Effets indésirables et contre-indications des principaux pansements

Hydrocolloïdes

→ Effets indésirables : dégagement d’une odeur “pus-like” due au gel formé au contact des exsudats, risque de macération, d’hyperbourgeonnement et d’eczéma de contact.

→ Contre-indications : plaies infectées, plaies diabétiques, eczéma périlésionnel, co-utilisation de Dakin ou d’eau oxygénée.

Hydrocellulaires

→ Effets indésirables : risque d’allergie (présentations adhésives).

→ Contre-indications : plaies sèches ou infectées, co-utilisation de Dakin ou d’eau oxygénée.

Alginates

→ Effets indésirables : risque d’adhésion à une plaie trop peu exsudative.

→ Contre-indications : plaies non exsudatives, nécrose noire, co-utilisation de Dakin.

Hydrogels

→ Effets indésirables : risque de macération des berges de la plaie et d’irritation de la peau périlésionnelle.
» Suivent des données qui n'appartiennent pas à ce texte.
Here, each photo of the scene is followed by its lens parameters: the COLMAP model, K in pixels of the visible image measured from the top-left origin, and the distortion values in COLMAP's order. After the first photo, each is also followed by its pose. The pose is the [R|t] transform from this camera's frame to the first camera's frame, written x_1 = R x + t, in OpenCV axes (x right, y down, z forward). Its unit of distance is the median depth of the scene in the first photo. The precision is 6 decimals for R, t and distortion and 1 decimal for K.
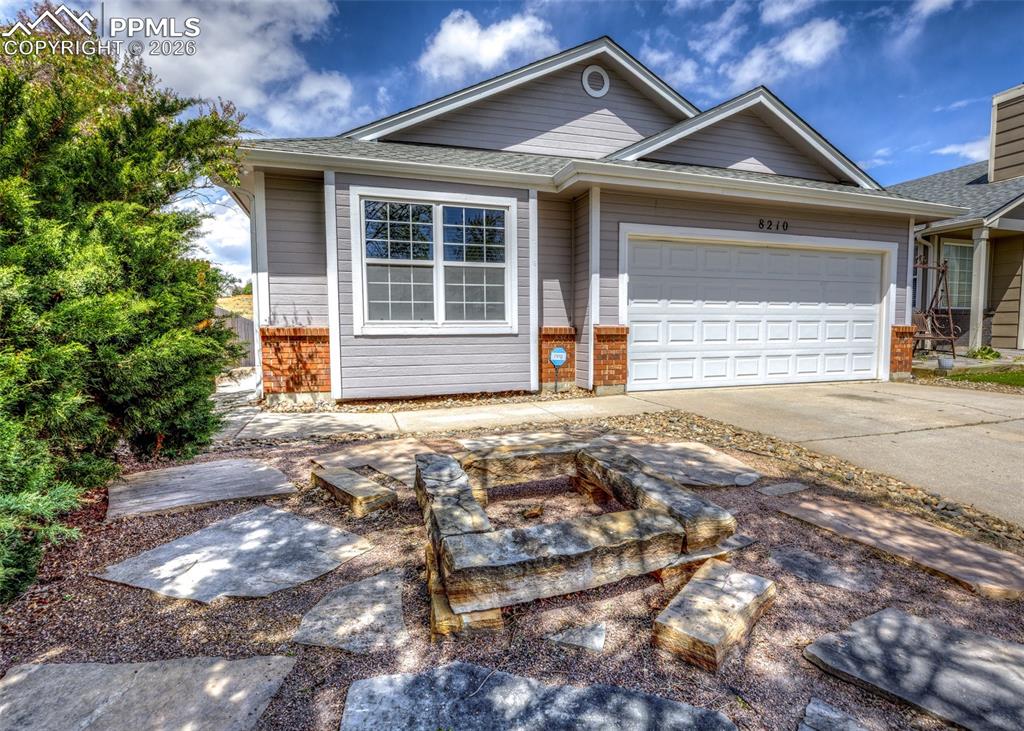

→ Contre-indications : plaies infectées ou très exsudatives.

Au charbon

Ils peuvent provoquer une sensation de brûlure (dans ce cas, interposer une interface).

Hydrofibres

→ Effets indésirables : dégagement d’une odeur nauséabonde par le gel formé au contact des exsudats.

→ Contre-indications : plaies peu exsudatives ou sèches.

À l’argent

→ Effets indésirables : démangeaison, réaction allergique, coloration transitoire du lit de la plaie.

→ Contre-indications : allergie à l’argent, examen ou traitement exposant à des radiations, femme enceinte ou allaitante.

L’auteur déclare ne pas avoir de lien d’intérêts.